## WORK TO BE COMPLETED
Return all lines from the entries below in which the word "size" is present.

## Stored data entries
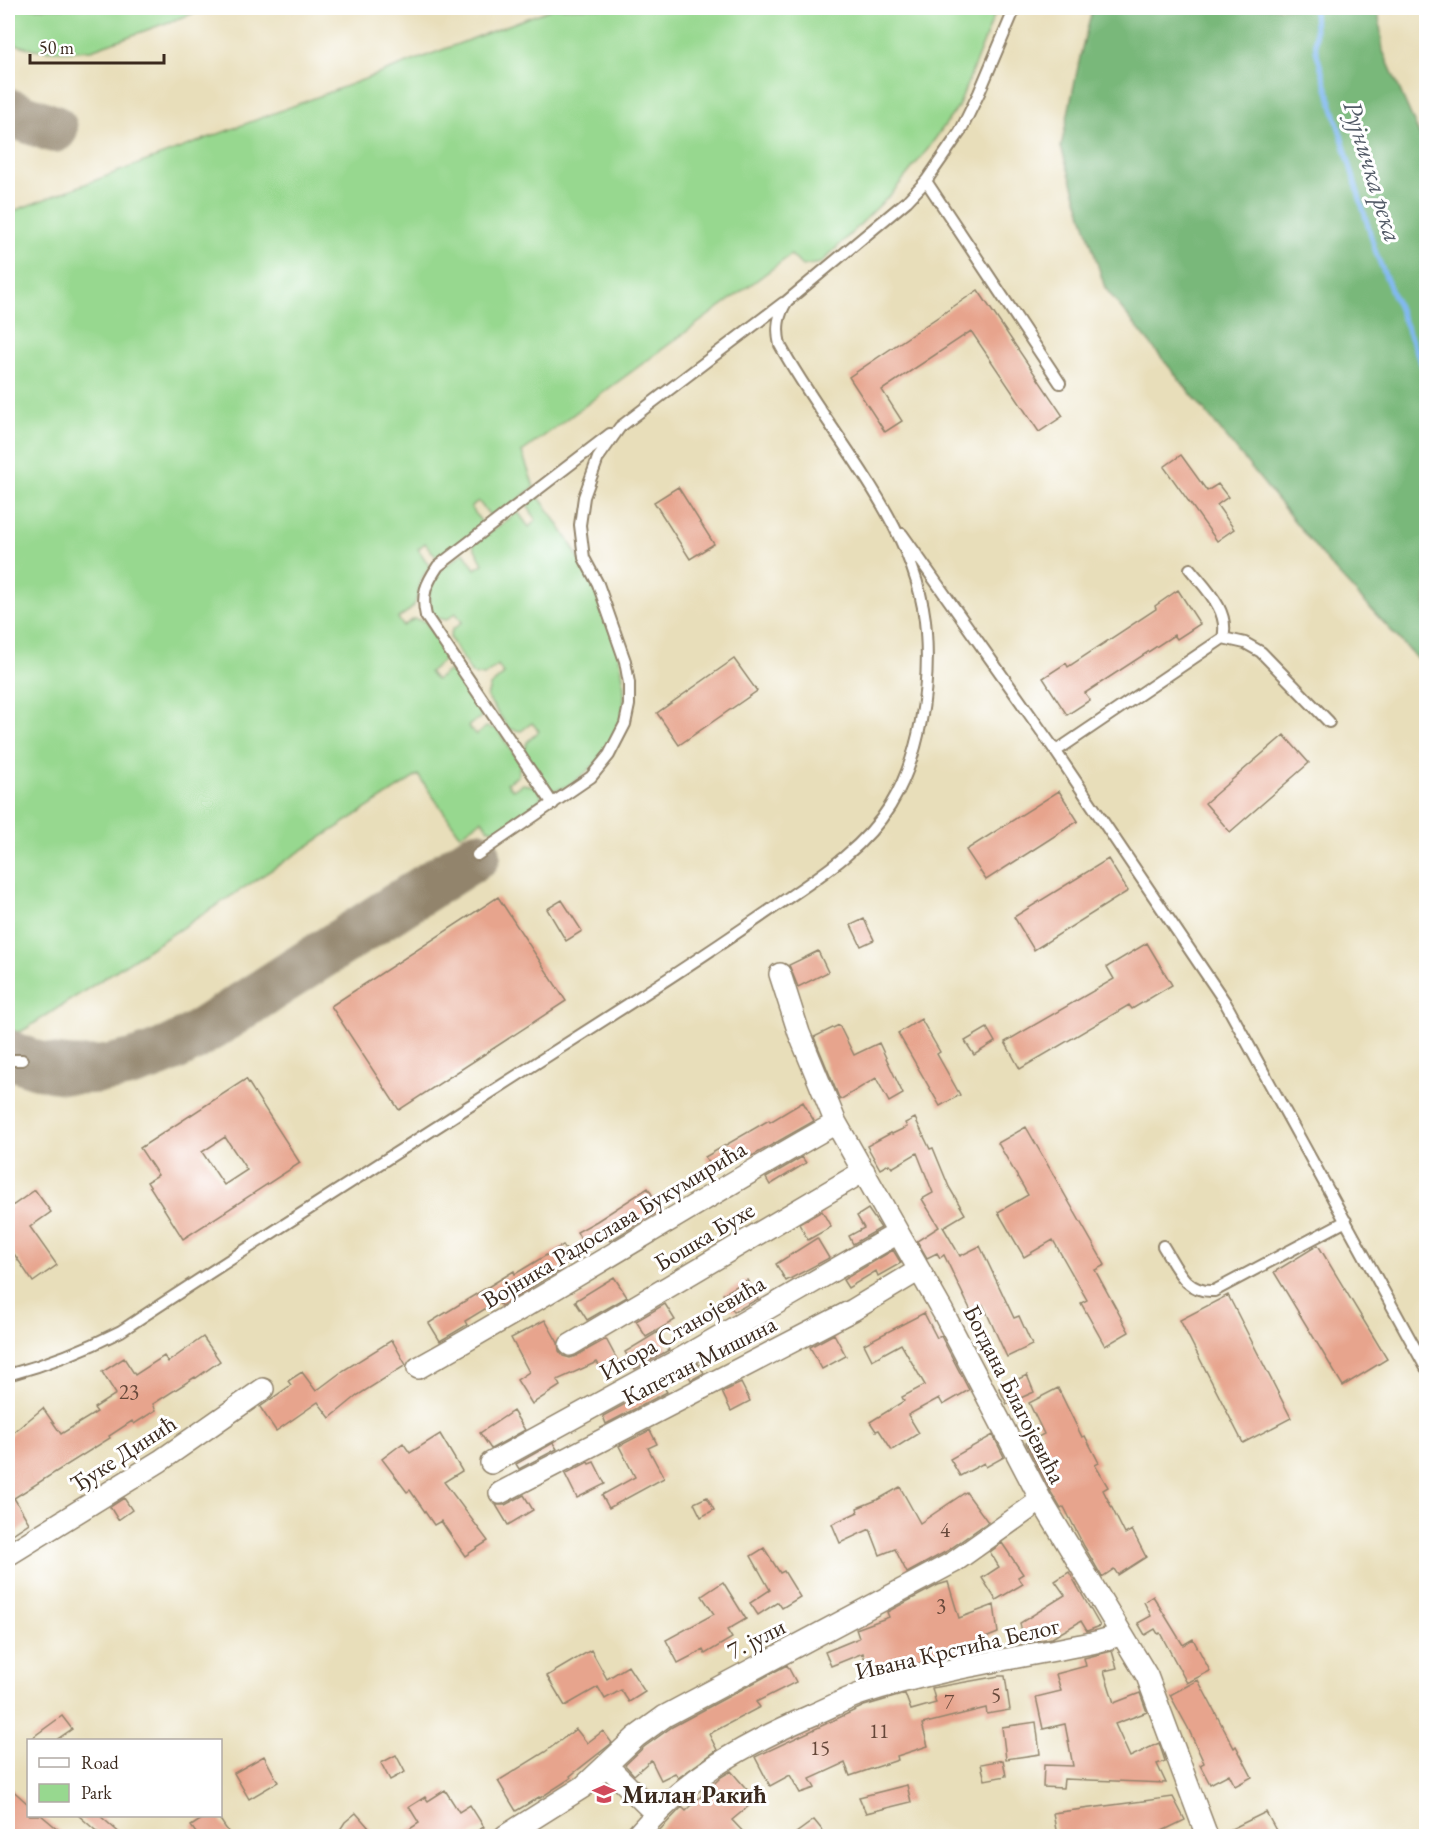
<svg xmlns="http://www.w3.org/2000/svg" width="1434" height="1844" viewBox="0 0 1434 1844" font-family="'EB Garamond',serif">
<style>
.green{fill:#97d88f;stroke:#698156;stroke-width:1.5}
.forest{fill:#79b87a;stroke:#5a714c;stroke-width:1.5}
.lines{fill:none;stroke-linecap:round;stroke-linejoin:round}
.stream{stroke:#82b9f1;stroke-width:5}
.taxiway{stroke:#92846c;stroke-width:48}
.building{fill:#e7a48d;fill-rule:evenodd}
.service-casing{stroke:#92846c;stroke-width:14}
.minor-casing{stroke:#92846c;stroke-width:24}
.service{stroke:#fff;stroke-width:10}
.minor{stroke:#fff;stroke-width:21}
.labels{text-anchor:middle;dominant-baseline:central;stroke-width:6;stroke-linejoin:round;paint-order:stroke}
.number-label{font-size:21px;fill:#66483a}
.street-label{font-size:24px;fill:#3b2a1e;stroke:#fff}
.poi-label{font-size:24px;font-weight:bold;fill:#3b2a1e;stroke:#fff;text-anchor:start}
.water-label{font-size:26px;font-style:italic;fill:#545c68;stroke:#fff}
</style>
<rect width="100%" height="100%" fill="#fff"/>
<filter id="ink" filterUnits="userSpaceOnUse"><feTurbulence type="fractalNoise" baseFrequency=".0167" numOctaves="2"/><feDisplacementMap in="SourceGraphic" scale="12" xChannelSelector="R" yChannelSelector="G"/><feConvolveMatrix kernelMatrix="1 2 1 2 8 2 1 2 1" color-interpolation-filters="sRGB"/></filter>
<filter id="wash" filterUnits="userSpaceOnUse"><feTurbulence type="fractalNoise" baseFrequency=".008" numOctaves="4" result="noise"/><feDisplacementMap in="SourceGraphic" scale="24" xChannelSelector="R" yChannelSelector="G"/><feGaussianBlur stdDeviation="1.35" result="paint"/><feColorMatrix in="noise" values="0 0 0 0 0 0 0 0 0 0 0 0 0 0 0 0 0 1.4 0 .05"/><feComposite in="paint" operator="in"/></filter>
<g filter="url(#wash)">
<rect width="100%" height="100%" fill="#e8deba"/>
<path class="green" d="M8,8H208L91,50C64,52 33,53 8,41Z
M554,8H997L958,107L927,150L893,192L821,263L802,266L791,255L522,452L534,487L493,519L478,501L471,507L484,526L438,559L425,543L418,549L430,567C416,580 421,596 413,607C410,611 402,615 398,618L403,626L414,619L425,621L445,651L443,661L429,672L436,680L448,671L460,675L483,708L480,718L468,726L476,735L486,727L497,729L520,763L518,776L507,783L513,790L522,784L536,786L542,795C534,817 512,832 488,829L482,820L460,835L418,775L27,1028L20,1032L8,1031V213Z
M538,496C575,543 622,630 624,690C626,718 612,750 591,768C579,777 565,794 548,789L524,753L527,742L539,731L532,723L521,731L509,729L487,697L490,686L504,674L498,665L484,676L472,674L450,638L452,630L462,622L456,613L446,620L434,617C419,584 440,570 464,552L475,569L483,564L473,545L518,512L529,527L536,520L527,505Z"/>
<path class="forest" d="M1093,8H1378L1383,51L1426,150V668L1330,565L1105,288L1061,147L1082,48Z"/>
<g class="lines">
<path class="stream" d="M1314,8L1316,51L1376,253L1426,375"/>
<path class="taxiway" d="M8,112L54,129
M8,1053C69,1085 137,1069 194,1037L477,855"/>
</g>
<g id="blocks">
<path class="building" d="M978,290L1063,416L1039,432L971,331L882,390L902,421L885,432L849,377Z
M1181,455L1207,491L1218,484L1228,497L1217,505L1234,529L1217,541L1164,467Z
M678,487L714,544L690,559L654,502Z
M1178,590L1200,624L1177,639L1174,635L1085,693L1090,700L1067,715L1043,678L1066,663L1068,667L1156,609L1155,606Z
M734,659L757,691L679,745L657,713Z
M1284,735L1309,763L1230,832L1205,803Z
M1059,791L1078,821L986,880L966,850Z
M1108,859L1128,891L1034,950L1014,917Z
M498,897L566,1001L399,1110L331,1006Z
M562,900L582,931L566,941L547,909Z
M864,919L874,940L861,946L851,925Z
M1147,943L1172,985L1132,1009L1129,1005L1020,1069L1005,1042L1114,979L1107,967Z
M818,951L828,972L798,987L789,965Z
M921,1019L940,1052L937,1054L960,1095L940,1106L898,1033Z
M839,1025L854,1055L879,1043L903,1094L889,1102L876,1078L840,1100L814,1037Z
M987,1028L995,1042L974,1055L965,1041Z
M246,1079L300,1163L183,1239L147,1182L158,1175L140,1148ZM225,1137L247,1170L224,1185L202,1152Z
M803,1102L814,1121L752,1156L750,1153L743,1157L741,1153L713,1169L705,1157L769,1120L770,1122Z
M915,1118L930,1149L933,1148L949,1187L965,1214L943,1227L960,1256L980,1246L1014,1318L1019,1316L1032,1345L1007,1357L983,1305L971,1311L944,1255L940,1258L937,1253L927,1258L917,1241L939,1227L922,1199L933,1193L917,1153L892,1168L889,1164L880,1169L867,1146L891,1133L892,1134L907,1127L905,1123Z
M1026,1127L1105,1265L1095,1270L1129,1332L1105,1346L1081,1303L1087,1300L1053,1240L1024,1257L998,1212L1028,1195L998,1143Z
M802,1157L806,1163L770,1185L766,1178Z
M648,1188L661,1210L610,1241L606,1236L585,1247L577,1232L597,1221Z
M35,1190L51,1212L30,1227L57,1265L33,1282L8,1245V1209Z
M868,1209L881,1228L853,1244L849,1236L864,1228L857,1216Z
M822,1211L831,1227L808,1240L799,1224Z
M817,1238L829,1258L786,1281L776,1264Z
M563,1245L572,1260L560,1268L561,1270L501,1306L498,1301L465,1321L467,1325L440,1341L429,1323L514,1271L515,1274Z
M1318,1245L1387,1359L1343,1386L1274,1272Z
M893,1250L901,1263L878,1276L876,1271L848,1288L843,1280Z
M614,1277L627,1297L587,1320L575,1301Z
M747,1280L758,1299L734,1312L723,1294Z
M1228,1295L1291,1418L1243,1443L1180,1320Z
M665,1304L675,1320L646,1337L636,1321Z
M924,1313L937,1338L941,1336L969,1390L943,1405L939,1398L908,1415L919,1433L892,1450L879,1430L876,1431L870,1422L904,1401L902,1397L925,1385L901,1344L872,1360L864,1344Z
M545,1320L558,1343L559,1351L563,1356L570,1358L576,1356L606,1339L620,1365L605,1374L597,1362L557,1380L560,1386L532,1404L517,1380L529,1372L511,1338Z
M658,1332L669,1350L635,1369L625,1352Z
M834,1334L846,1356L822,1369L810,1347Z
M203,1337L220,1361L196,1378L195,1377L153,1404L156,1410L134,1424L132,1421L109,1436L110,1438L14,1498L29,1523L8,1537V1437L43,1408L61,1434L97,1412L94,1408L116,1394L102,1372L124,1358L135,1375L164,1356L168,1362Z
M392,1340L406,1365L358,1395L330,1418L318,1402L276,1431L260,1407L291,1385L288,1381L302,1372L316,1391L344,1370Z
M698,1363L704,1373L691,1380L686,1370Z
M1027,1375L1034,1392L1007,1404L999,1388Z
M741,1383L750,1401L731,1411L722,1392Z
M662,1384L667,1392L606,1424L603,1416Z
M1058,1388L1082,1437L1085,1436L1099,1463L1095,1465L1108,1487L1103,1490L1125,1534L1132,1530L1146,1557L1118,1575L1114,1569L1102,1577L1084,1546L1064,1507L1061,1509L1052,1494L1026,1443L1044,1434L1029,1403Z
M513,1411L525,1430L491,1449L480,1433Z
M650,1430L657,1444L648,1448L664,1478L609,1508L602,1495L635,1477L619,1446Z
M440,1434L462,1471L444,1482L488,1541L465,1556L441,1521L434,1525L410,1490L407,1492L382,1459L403,1443L410,1453Z
M993,1435L1004,1457L986,1467L984,1463L960,1476L950,1459Z
M553,1443L557,1449L519,1469L516,1464Z
M588,1462L589,1464L594,1462L605,1484L577,1498L565,1474Z
M900,1487L920,1523L966,1492L988,1522L947,1551L907,1573L895,1549L880,1555L870,1529L840,1543L832,1524L858,1512L857,1508L877,1500Z
M524,1495L533,1510L508,1525L496,1505H505Z
M707,1497L714,1510L701,1517L694,1503Z
M124,1498L132,1510L118,1520L110,1507Z
M1002,1543L1023,1574L1018,1577L1023,1584L996,1600L982,1578L999,1567L990,1552Z
M764,1548L780,1573L784,1571L800,1597L782,1608L778,1602L758,1615L750,1603L770,1590L751,1556Z
M1069,1572L1100,1626L1087,1631L1081,1621L1052,1638L1024,1643L1020,1623L1065,1595L1055,1581Z
M723,1582L746,1619L727,1630L732,1638L705,1654L703,1650L678,1663L666,1640L714,1614L702,1596Z
M948,1582L959,1618L994,1605L998,1633L970,1644L971,1647L870,1678L863,1653L831,1666L825,1652L859,1638L856,1629L889,1617L887,1612L938,1585Z
M1153,1596L1183,1645L1193,1639L1210,1671L1187,1683L1160,1633L1158,1634L1155,1629L1145,1635L1138,1623L1151,1616L1144,1602Z
M591,1650L607,1679L628,1666L645,1692L629,1702L621,1690L605,1699L598,1687L565,1706L547,1676Z
M1112,1651L1117,1668L1104,1671L1114,1703L1140,1693L1147,1712L1115,1724L1130,1757L1159,1743L1165,1761L1157,1764L1166,1783L1064,1779L1063,1788L1043,1787L1044,1765L1073,1766L1065,1724L1043,1729L1036,1697L1061,1691L1056,1674L1086,1666L1084,1658Z
M787,1665L796,1682L756,1702L760,1707L709,1734L717,1750L678,1778L675,1773L661,1780L651,1760L634,1775L625,1765L644,1747L672,1727Z
M999,1676H1005L1010,1710L987,1714L986,1708L922,1724L928,1746L897,1756L898,1760L850,1776L845,1763L810,1779L815,1788L800,1793L790,1775L770,1786L755,1757L864,1706L905,1694L911,1710L936,1703L932,1688Z
M1198,1680L1234,1748L1236,1746L1252,1777L1235,1786L1229,1774L1210,1784L1200,1765L1204,1763L1188,1728L1170,1695Z
M62,1716L72,1729L56,1740H29Z
M1036,1722L1040,1754L1006,1759L1002,1727Z
M576,1729L587,1743L603,1731L612,1743L570,1776L571,1778L540,1798L539,1797L516,1811L498,1781L545,1752Z
M396,1755L405,1772L390,1780L381,1763Z
M264,1756L278,1782L249,1799L234,1773Z
M1003,1760L1006,1776L985,1780L981,1764Z
M731,1771L756,1800L732,1820L747,1836H654L682,1807L686,1811L721,1777Z
M907,1785L911,1802L866,1813L859,1797Z
M8,1786L28,1804V1815H41L66,1836H8Z
M445,1790L459,1812L470,1805L484,1827L469,1836H399L419,1823L409,1807L425,1797L428,1801Z
M1173,1797L1185,1820L1154,1835L1152,1831L1141,1836H1116L1113,1830L1057,1836L1053,1813Z
M1266,1812L1279,1836H1220L1219,1835Z
M356,1813L376,1836H336L345,1822Z
M78,1815H99L123,1836H102Z
M208,1815H217L231,1836H198L191,1826Z
M814,1820L827,1836H792Z"/>
</g>
</g>
<g filter="url(#ink)">
<use href="#blocks" fill-opacity="0" stroke="#92846c" stroke-width="1.5"/>
<g class="lines">
<g class="service-casing">
<path id="service" d="M926,181L1060,383
M902,534L1052,746L1225,1002L1426,1368
M1223,638L1245,643L1261,652L1329,722
M1056,751L1223,638C1230,611 1206,589 1190,569
M553,804L426,616C421,594 426,584 438,566L610,434
M477,855L591,777L609,755L625,724L629,705V683L625,661L598,584L584,558L580,525L584,497L598,458L620,427L783,303
M8,1060H22
M1163,1246C1177,1268 1185,1293 1214,1291L1346,1221
M8,1375C48,1364 84,1350 121,1331C185,1288 250,1247 315,1205C423,1136 530,1067 638,998C685,968 731,937 776,906C817,878 863,850 890,806C920,757 930,689 926,632C920,527 828,434 780,345C776,328 778,315 787,301L907,201L926,181L960,132L979,93L1015,8"/>
</g>
<g class="minor-casing">
<path id="minor" d="M780,974L799,1033L836,1123L943,1312L1041,1500L1147,1676L1207,1836
M570,1345L864,1171
M418,1368C560,1289 695,1202 836,1123
M491,1463L682,1358L898,1233
M500,1493L853,1310L919,1270
M8,1555L160,1461L263,1389
M607,1766L656,1814
M505,1836L583,1787L636,1737L665,1716L954,1562L1041,1500
M636,1836C687,1777 739,1747 810,1716C827,1709 843,1700 860,1694C936,1669 1018,1658 1096,1642L1121,1635"/>
</g>
<use href="#service" class="service"/>
<use href="#minor" class="minor"/>
</g>
</g>
<defs>
<g id="school-bare" transform="scale(1.8)"><path d="M0-5L7-2L0 1L-7-2ZM-4 1L0 2.5L4 1V4Q0 6-4 4Z" fill="#d1495b" stroke="#fff" stroke-width="2.5" paint-order="stroke"/></g>
</defs>
<g fill-rule="evenodd">
<use href="#school-bare" x="604" y="1794"/>
</g>
<g class="labels">
<g class="number-label">
<text x="129" y="1391">23</text>
<text x="945" y="1529">4</text>
<text x="941" y="1605">3</text>
<text x="996" y="1694">5</text>
<text x="949" y="1701">7</text>
<text x="879" y="1730">11</text>
<text x="820" y="1747">15</text>
</g>
<g class="street-label">
<text transform="translate(614 1224) rotate(-31)">Војника Радослава Букумирића</text>
<text transform="translate(704 1236) rotate(-31)">Бошка Бухе</text>
<text transform="translate(682 1327) rotate(-30)">Игора Станојевића</text>
<text transform="translate(699 1360) rotate(-27)">Капетан Мишина</text>
<text transform="translate(1015 1394) rotate(63)">Богдана Благојевића</text>
<text transform="translate(123 1453) rotate(-33)">Ђуке Динић</text>
<text transform="translate(756 1638) rotate(-27)">7. јули</text>
<text transform="translate(957 1648) rotate(-13)">Ивана Крстића Белог</text>
</g>
<g class="poi-label">
<text x="622" y="1794">Милан Ракић</text>
</g>
<g class="water-label">
<text transform="translate(1373 171) rotate(73)">Рујничка река</text>
</g>
</g>
<rect width="1434" height="1844" fill="none" stroke="#fff" stroke-width="30"/>
<rect x="27" y="1739" width="195" height="78" fill="#ffffff" stroke="#b1aaa5" stroke-width="1.5"/>
<rect x="39" y="1758" width="30" height="9" fill="#ffffff" stroke="#b1aaa5" stroke-width="1.5"/>
<text x="81" y="1769" font-size="18" fill="#3b2a1e">Road</text>
<rect x="39" y="1784" width="30" height="18" fill="#97d88f" stroke="#b1aaa5" stroke-width="1.5"/>
<text x="81" y="1799" font-size="18" fill="#3b2a1e">Park</text>
<path d="M30 54v9h134v-9" fill="none" stroke="#3b2a1e" stroke-width="3"/>
<text x="39" y="54" font-size="18" fill="#3b2a1e" stroke="#ffffff" stroke-width="4.5" paint-order="stroke">50 m</text>
</svg>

## RESPONSE TO THE TASK
.number-label{font-size:21px;fill:#66483a}
.street-label{font-size:24px;fill:#3b2a1e;stroke:#fff}
.poi-label{font-size:24px;font-weight:bold;fill:#3b2a1e;stroke:#fff;text-anchor:start}
.water-label{font-size:26px;font-style:italic;fill:#545c68;stroke:#fff}
<text x="81" y="1769" font-size="18" fill="#3b2a1e">Road</text>
<text x="81" y="1799" font-size="18" fill="#3b2a1e">Park</text>
<text x="39" y="54" font-size="18" fill="#3b2a1e" stroke="#ffffff" stroke-width="4.5" paint-order="stroke">50 m</text>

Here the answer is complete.